[Dataset entries]
┄┄┄┄┄┄┄┄┄┄┄┄┄┄┄┄┄┄┄┄
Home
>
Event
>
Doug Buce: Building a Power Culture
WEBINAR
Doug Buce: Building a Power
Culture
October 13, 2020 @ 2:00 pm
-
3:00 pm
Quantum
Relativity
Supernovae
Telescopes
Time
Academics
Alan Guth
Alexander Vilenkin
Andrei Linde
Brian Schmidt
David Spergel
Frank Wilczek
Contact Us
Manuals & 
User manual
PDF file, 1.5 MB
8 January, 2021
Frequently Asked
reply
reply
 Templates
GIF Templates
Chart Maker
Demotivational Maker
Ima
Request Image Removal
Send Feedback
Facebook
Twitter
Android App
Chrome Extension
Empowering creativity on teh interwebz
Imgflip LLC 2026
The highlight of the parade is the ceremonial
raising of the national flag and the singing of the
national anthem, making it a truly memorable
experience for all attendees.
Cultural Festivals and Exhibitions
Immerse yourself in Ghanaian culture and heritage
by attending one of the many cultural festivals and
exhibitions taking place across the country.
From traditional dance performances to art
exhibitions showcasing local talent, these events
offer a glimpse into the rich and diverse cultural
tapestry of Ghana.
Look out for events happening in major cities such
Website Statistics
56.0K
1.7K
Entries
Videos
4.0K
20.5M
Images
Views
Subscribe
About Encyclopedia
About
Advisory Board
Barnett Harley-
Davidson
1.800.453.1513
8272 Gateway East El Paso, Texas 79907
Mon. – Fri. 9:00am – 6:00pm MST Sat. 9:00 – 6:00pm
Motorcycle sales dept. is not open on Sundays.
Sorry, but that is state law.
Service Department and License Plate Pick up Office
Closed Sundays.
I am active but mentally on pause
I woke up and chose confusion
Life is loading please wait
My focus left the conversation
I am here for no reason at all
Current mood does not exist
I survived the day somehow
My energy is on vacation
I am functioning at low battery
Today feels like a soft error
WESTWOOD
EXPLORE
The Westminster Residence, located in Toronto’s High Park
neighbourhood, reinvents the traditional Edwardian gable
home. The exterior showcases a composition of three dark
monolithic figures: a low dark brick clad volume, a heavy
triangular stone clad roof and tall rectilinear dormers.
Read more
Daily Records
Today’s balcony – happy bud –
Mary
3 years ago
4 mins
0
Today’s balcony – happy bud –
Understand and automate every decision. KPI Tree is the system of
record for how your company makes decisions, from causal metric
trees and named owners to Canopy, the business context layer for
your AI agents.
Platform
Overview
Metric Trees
┄┄┄┄┄┄┄┄┄┄┄┄┄┄┄┄┄┄┄┄
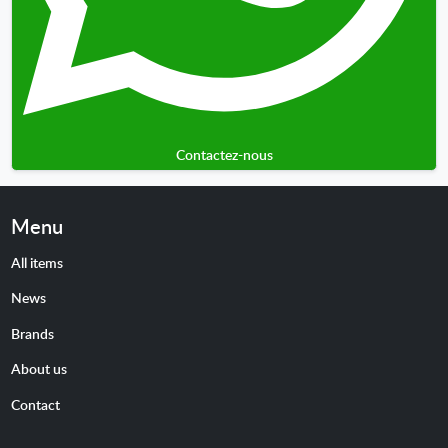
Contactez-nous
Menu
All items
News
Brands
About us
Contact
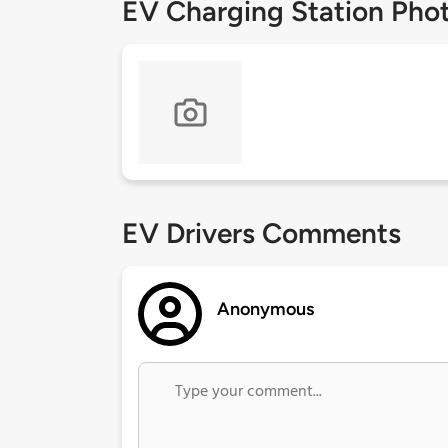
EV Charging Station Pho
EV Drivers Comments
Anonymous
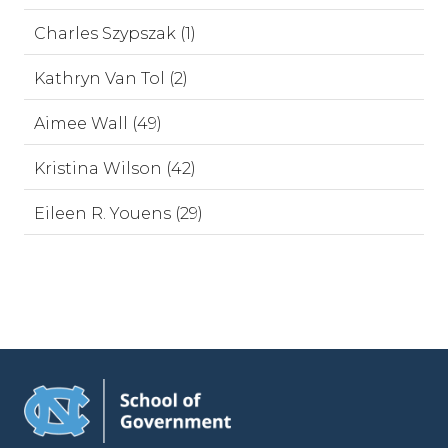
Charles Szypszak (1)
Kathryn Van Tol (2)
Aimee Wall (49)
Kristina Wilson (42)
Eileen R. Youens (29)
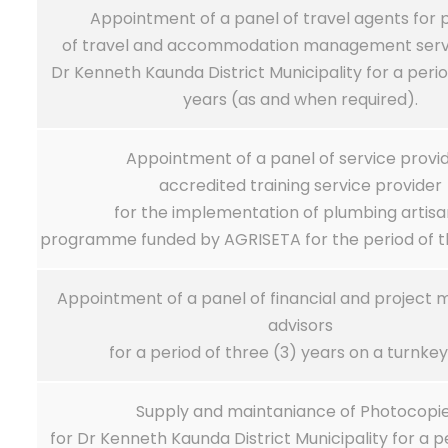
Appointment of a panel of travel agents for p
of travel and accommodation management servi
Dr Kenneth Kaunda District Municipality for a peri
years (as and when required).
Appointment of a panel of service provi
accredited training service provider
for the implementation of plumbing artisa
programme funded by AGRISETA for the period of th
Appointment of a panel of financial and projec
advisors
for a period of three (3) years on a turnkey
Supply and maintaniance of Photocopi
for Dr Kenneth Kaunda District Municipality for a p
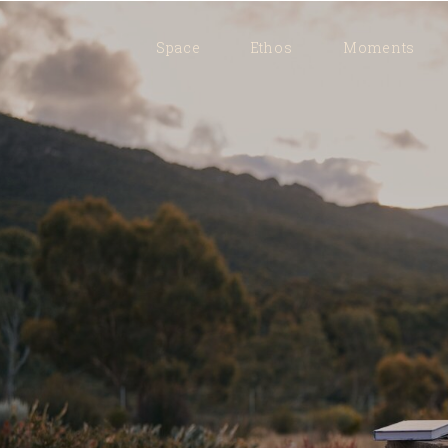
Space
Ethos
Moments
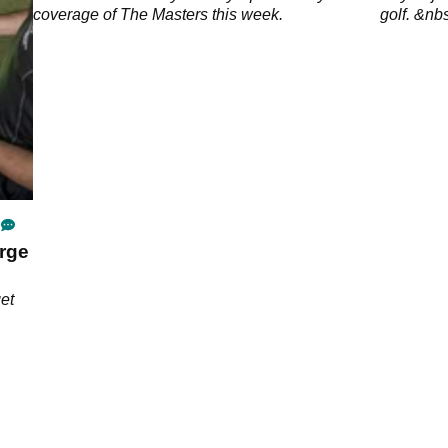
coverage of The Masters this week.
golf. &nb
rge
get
┄┄┄┄┄┄┄┄┄┄┄┄┄┄┄┄┄┄┄┄
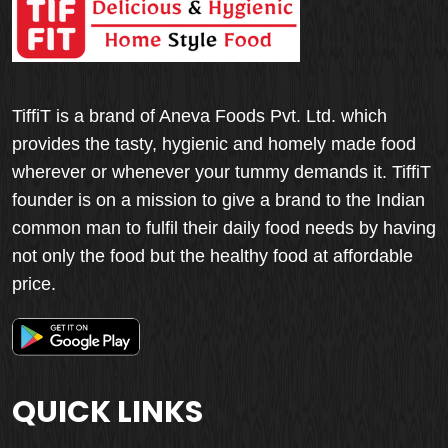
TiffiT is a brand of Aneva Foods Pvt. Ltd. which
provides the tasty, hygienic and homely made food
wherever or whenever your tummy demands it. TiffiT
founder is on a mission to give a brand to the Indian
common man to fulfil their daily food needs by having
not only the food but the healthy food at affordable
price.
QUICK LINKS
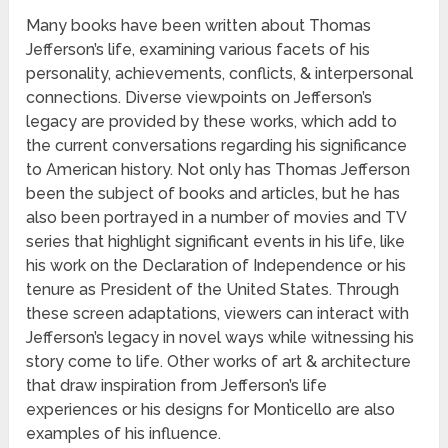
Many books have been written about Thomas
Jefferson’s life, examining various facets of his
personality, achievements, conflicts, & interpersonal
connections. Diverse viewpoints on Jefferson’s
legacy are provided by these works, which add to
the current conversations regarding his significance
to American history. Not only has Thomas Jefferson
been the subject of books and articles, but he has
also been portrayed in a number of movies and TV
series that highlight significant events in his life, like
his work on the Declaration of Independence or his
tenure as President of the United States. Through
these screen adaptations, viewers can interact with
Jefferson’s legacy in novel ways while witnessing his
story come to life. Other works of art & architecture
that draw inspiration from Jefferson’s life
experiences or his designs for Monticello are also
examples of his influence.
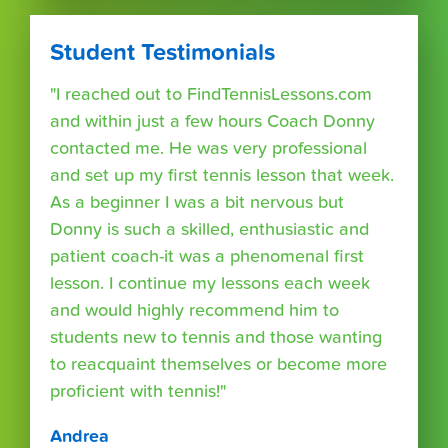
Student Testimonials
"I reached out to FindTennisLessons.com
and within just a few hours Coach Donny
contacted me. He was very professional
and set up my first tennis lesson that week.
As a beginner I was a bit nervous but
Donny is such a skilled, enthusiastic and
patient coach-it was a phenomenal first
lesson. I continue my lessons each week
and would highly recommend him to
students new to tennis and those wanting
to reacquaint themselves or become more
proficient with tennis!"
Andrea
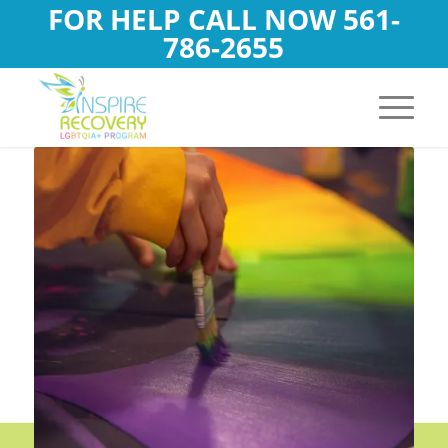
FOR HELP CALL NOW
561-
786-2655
┄┄┄┄┄┄┄┄┄┄┄┄┄┄┄┄┄┄┄┄
Work instruction -
Please collect every line in the material above that contains the string "years".

Result of this exercise -
3 years ago
years (as and when required).
for a period of three (3) years on a turnkey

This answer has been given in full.